P.S. Mein Logis bei Schwabs habe ich schon an Georgi aufgekündigt. Das Geld (4 fl.) habe ich an Jäger bezahlt, die Quittung aber noch nicht erhalten.«

Welch treuen Freund Uhland an Karl Roser, damals Ministerial-Secretär, hatte, zeigt folgender, bei diesem Anlaß geschriebener Brief. Der Name Olof wurde ihm von Roser oft gegeben.

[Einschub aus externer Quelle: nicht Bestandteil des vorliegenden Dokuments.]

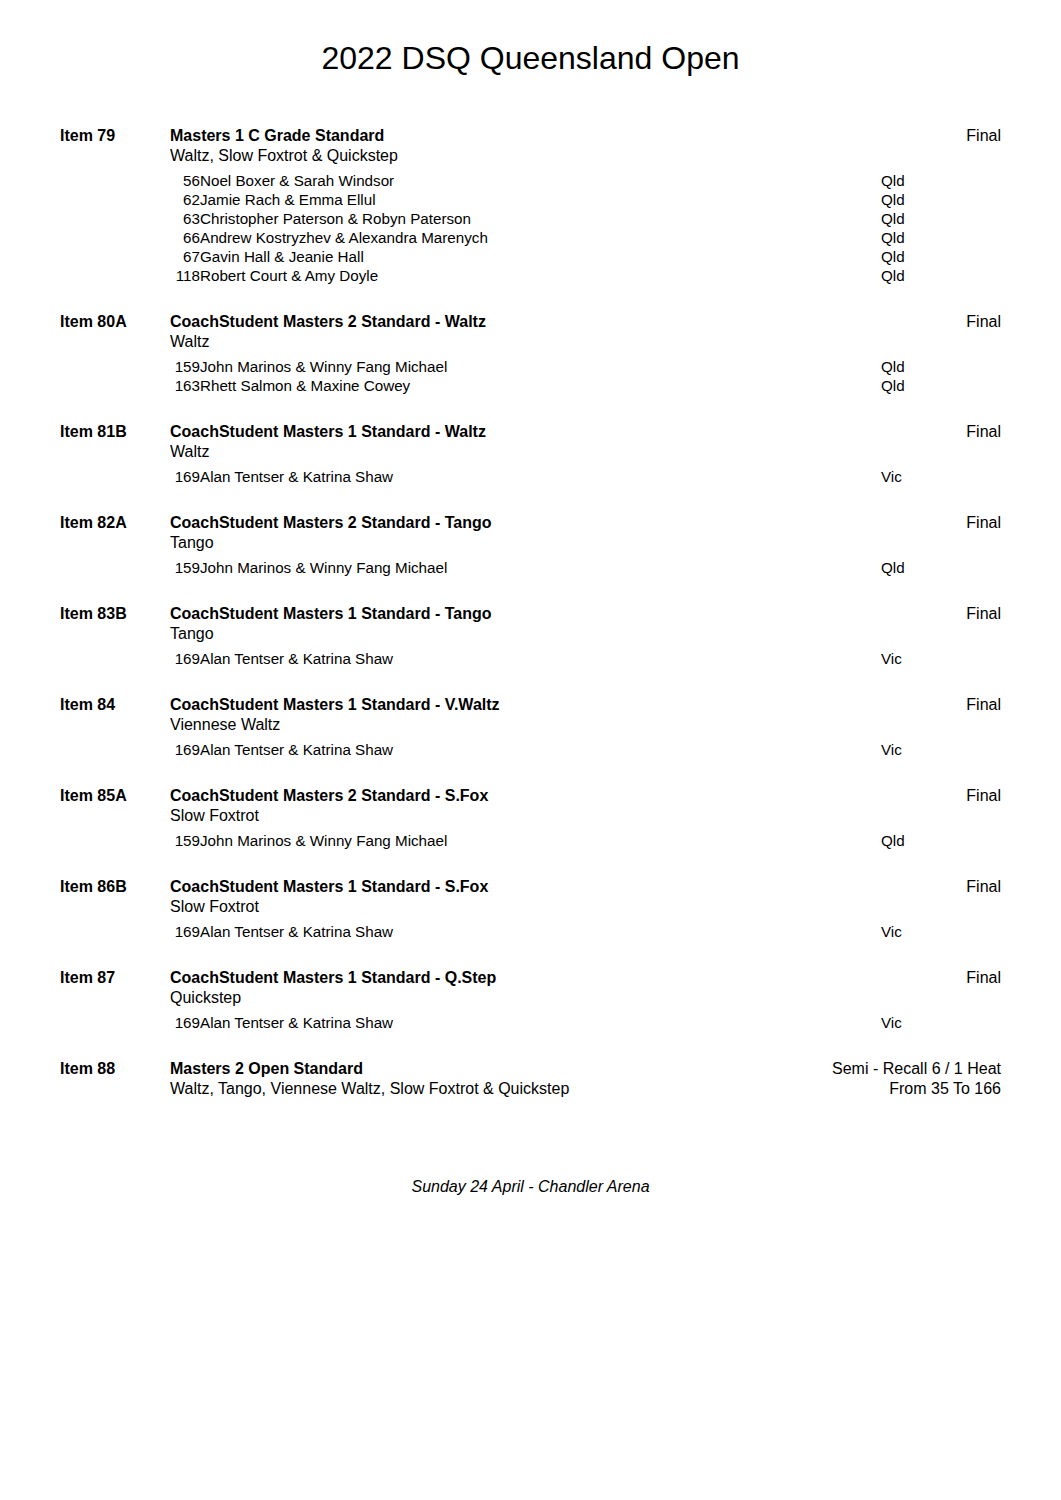2022 DSQ Queensland Open
Item 79 Masters 1 C Grade Standard Final
Waltz, Slow Foxtrot & Quickstep
| 56 | Noel Boxer & Sarah Windsor | Qld |
| 62 | Jamie Rach & Emma Ellul | Qld |
| 63 | Christopher Paterson & Robyn Paterson | Qld |
| 66 | Andrew Kostryzhev & Alexandra Marenych | Qld |
| 67 | Gavin Hall & Jeanie Hall | Qld |
| 118 | Robert Court & Amy Doyle | Qld |
Item 80A CoachStudent Masters 2 Standard - Waltz Final
Waltz
| 159 | John Marinos & Winny Fang Michael | Qld |
| 163 | Rhett Salmon & Maxine Cowey | Qld |
Item 81B CoachStudent Masters 1 Standard - Waltz Final
Waltz
| 169 | Alan Tentser & Katrina Shaw | Vic |
Item 82A CoachStudent Masters 2 Standard - Tango Final
Tango
| 159 | John Marinos & Winny Fang Michael | Qld |
Item 83B CoachStudent Masters 1 Standard - Tango Final
Tango
| 169 | Alan Tentser & Katrina Shaw | Vic |
Item 84 CoachStudent Masters 1 Standard - V.Waltz Final
Viennese Waltz
| 169 | Alan Tentser & Katrina Shaw | Vic |
Item 85A CoachStudent Masters 2 Standard - S.Fox Final
Slow Foxtrot
| 159 | John Marinos & Winny Fang Michael | Qld |
Item 86B CoachStudent Masters 1 Standard - S.Fox Final
Slow Foxtrot
| 169 | Alan Tentser & Katrina Shaw | Vic |
Item 87 CoachStudent Masters 1 Standard - Q.Step Final
Quickstep
| 169 | Alan Tentser & Katrina Shaw | Vic |
Item 88 Masters 2 Open Standard Semi - Recall 6 / 1 Heat
Waltz, Tango, Viennese Waltz, Slow Foxtrot & Quickstep From 35 To 166
Sunday 24 April - Chandler Arena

»Deinen Brief,Wahrscheinlich den nach Tübingen. lieber Olof, habe ich heute noch glücklich angebracht, als eben die Pferde schon am Wagen waren, und wenn Du nun heute wirklich nach Tübingen reisest, so wünsche ich Dir von Herzen glückliche Reise; aber komme bald wieder und bleib dann hier bei uns. Du bekommst gewiß, spätestens in Jahresfrist, so viele Geschäfte, daß Du bequem von ihrem Ertrage leben kannst. Bis es so weit ist, wirst Du natürlich anfangs etwas zusetzen müssen, aber auch dieses wird das reichlichere Einkommen einiger späteren Jahre Dir sicher ersetzen, und wenn Du auf so lange, bis diese Zeit eingetreten ist, einen Vorschuß von zwei- bis dreihundert Gulden von mir annehmen wolltest, so würde ich dieß als einen wahren Beweis Deiner Freundschaft ansehen. Du würdest mir diesen Vorschuß wieder erstatten nach wie vielen Jahren und auf welche Weise, als es Dir gerade nach den eintretenden Umständen recht wäre. Und Du kannst dieses Anerbieten um so unbedenklicher annehmen, als es für mich gar keine Entbehrung zur Folge hat, als es nicht einmal ein Geschenk, sondern ein bloßer Vorschuß ist, wovon es sich handelt, und als ja dieser Vorschlag gemacht wird von

Deinem aufrichtigen, treuen Freund

K. Roser.«

St., 11. Mai 1814.

Nach einem Besuche bei den Eltern erklärte Uhland mit ihrer Beistimmung seinen Austritt aus der bisher versehenen Stelle. Der Minister wollte ihn zwar bestimmen noch eine Zeit lang zu bleiben, nur noch 4 bis 6 Wochen, aber Uhland äußerte seinen festen Entschluß: nicht länger mehr zuwarten zu wollen, und erhielt dann die verlangte Entlassung ohne irgend eine Anerkennung der geleisteten Dienste. Der Minister scheint seine Weigerung, länger auszuharren, empfindlich aufgenommen zu haben. Uhland sollte wenig Glück im Staatsdienst haben, wie wir später nochmals sehen werden.